Why can’t I remember them? Probably because I went through them so fast there was no time to form a longterm impression. Some of them were over my head and I passed through them without having grasped them (I read Joyce during that senior year and it made no impression other than the sense of being completely out of my depth—I’ve since reread Ulysses and so I can claim it). I read a number of science books that left behind a lot of general scientific information, but nothing about the specific texts. And then there was a considerable amount of what one might call “trash” fiction—which term I loathe, but I use it here as a handy marker, since I think everyone, whether they admit it or not, knows exactly what I mean. For instance, Anne and Serge Golon’s Angelique series. I don’t think I read them all, but I read a number, and aside from a vague costume drama residue and a lot of erotic imagery, not a bit of their plots or characters remain in memory. The same can be said of any number of antebellum novels, like the Kyle Onstott/Lance Horner Falconhurst series, some of which I read back in grade school, but again, little of that stuck. (There was a fad for these things in the mid to late Sixties and several writers indulged–Ashley Carter comes to mind, and Boyd Upchurch. Ah, well.)
Sometime after I turned 21 I consciously slowed my reading down. I realized even then that I was retaining little. Oh, it stuck for a while, it was the perfect “cramming” technique, but even then I could barely remember what I’d read two years prior. That, and I was simply not enjoying it. Everything reduced to “textual experiences” that held none of the real pleasure of reading a good book.
So I went too far in the other direction. In a good year I read between 70 and 80 books cover to cover now. If I estimated all reading, it probably comes up to the equivalent maybe 120 or so. A far cry from when I read four or five hundred a year.
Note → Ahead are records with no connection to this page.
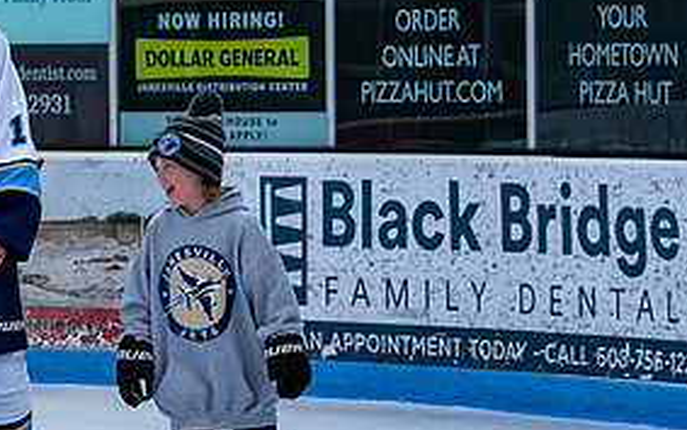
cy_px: 273
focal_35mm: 277
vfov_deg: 4.7
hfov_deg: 7.5
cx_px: -19
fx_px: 5187
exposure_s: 1/400
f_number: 4
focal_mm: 65
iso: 400
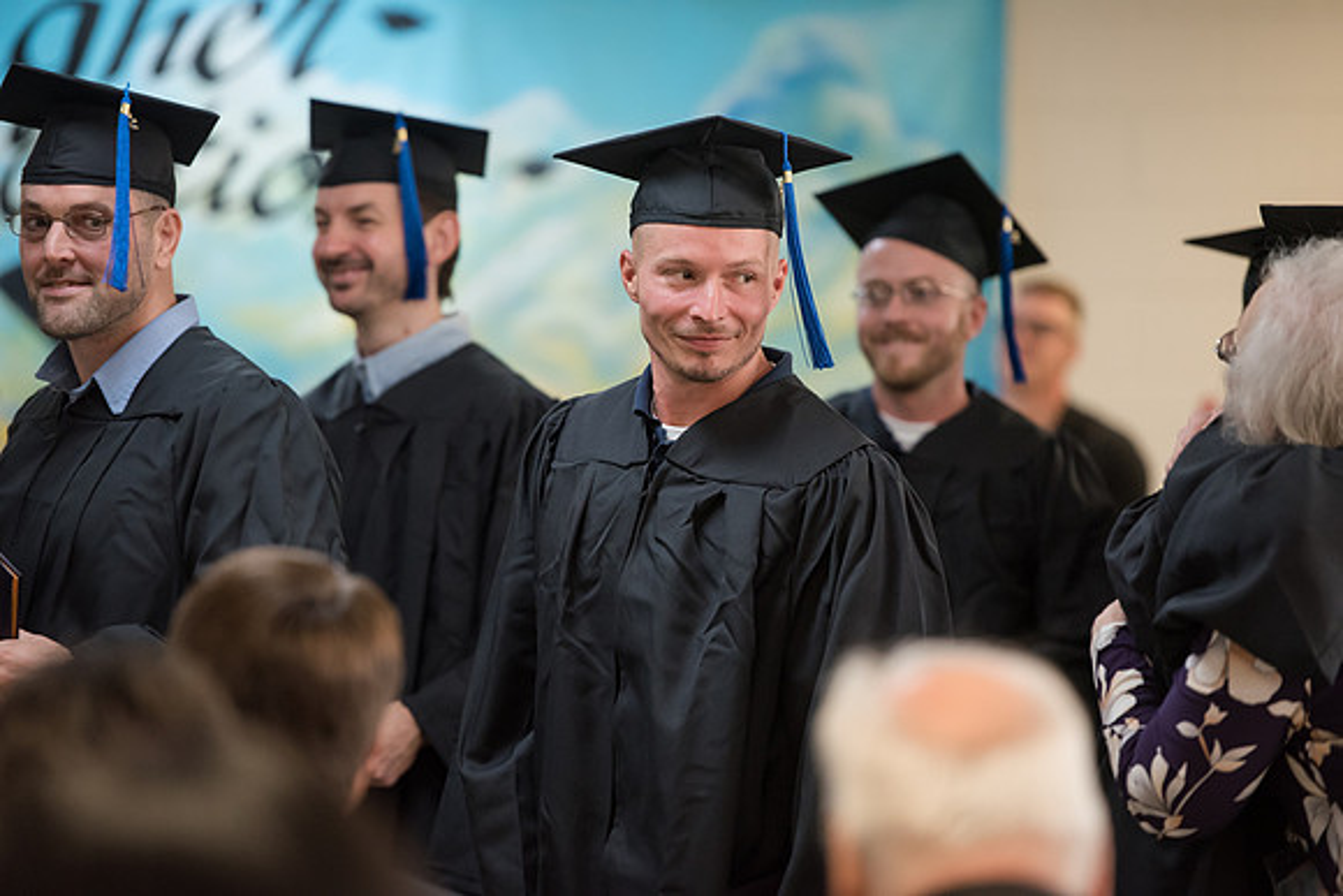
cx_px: 672
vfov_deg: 7.6
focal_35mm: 180
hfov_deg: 11.4
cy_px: 448
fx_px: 6716
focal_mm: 180
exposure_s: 1/200
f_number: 2.8
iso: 2500
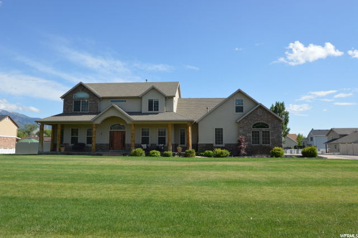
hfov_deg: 62.0
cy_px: 119
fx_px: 298
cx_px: 179
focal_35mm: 30
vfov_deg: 43.6
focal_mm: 20
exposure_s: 1/200
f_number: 7.1
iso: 100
But I’m enjoying each one now, and remembering them more clearly. I would hate to read certain books too fast—books that should be savored.
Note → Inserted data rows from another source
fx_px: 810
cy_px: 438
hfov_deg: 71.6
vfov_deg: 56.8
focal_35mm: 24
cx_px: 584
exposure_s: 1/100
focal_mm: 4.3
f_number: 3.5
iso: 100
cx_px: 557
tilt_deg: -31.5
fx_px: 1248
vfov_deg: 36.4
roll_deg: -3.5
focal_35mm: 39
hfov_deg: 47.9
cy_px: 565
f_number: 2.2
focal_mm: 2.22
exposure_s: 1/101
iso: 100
So I won’t be getting through my stacks. Ever. But I find I am appreciating the journey a lot better.
I could have written this myself. I’ve only marked some 160+ books on Goodreads as “read”, though I’ve read many more than that. Too much work to go back and add all the ones that I do remember, let alone only remember reading.
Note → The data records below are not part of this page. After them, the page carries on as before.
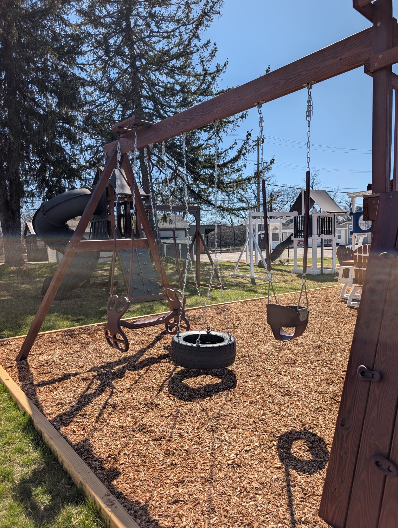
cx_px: 199
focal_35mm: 24
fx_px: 367
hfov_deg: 56.9
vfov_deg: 71.5
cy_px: 264
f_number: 1.68
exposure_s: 1/1176
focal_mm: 6.9
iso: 22
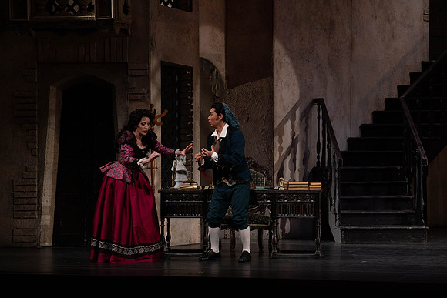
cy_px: 149
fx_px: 1776
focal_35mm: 143
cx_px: 224
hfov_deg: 14.3
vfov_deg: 9.6
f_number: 9
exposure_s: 1/250
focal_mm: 143
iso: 3200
I’ve also curbed my own compulsion in recent years, buying less, and less frequently. I even filled up two boxes last week with paperbacks bought with the thought “I might read that someday…”, but won’t – and don’t expect anyone else in the family to read them either.
“But I find I am appreciating the journey a lot better.”
I find I am as well. Nice post.
When I was a kid, there was a comic hero named, I think, Johnny Speed. He could read a whole book in a few seconds just by riffling the pages. I thought I envied him, but even then, I knew that I felt much better about a book I had spent time with–assuming it was a book I decided was worth the time. Others–Frank Yerby, for example–were fun and enjoyable so long as they did not take a lot of time, but just moved me fast from beginning to end. I couldn’t possibly guess how many books I have read, any more than I can guess how many books fill several areas of my home and desperately need to be moved out to some worthy and welcoming home away from me. I really need the space! But when I begin to put them in boxes, I have to close my mind down entirely and be ruthless, or I end up thinking about even the bad ones–that might come in handy some day. That’s when the stacks return to their previous height and I worry more about the second floor collapsing under us.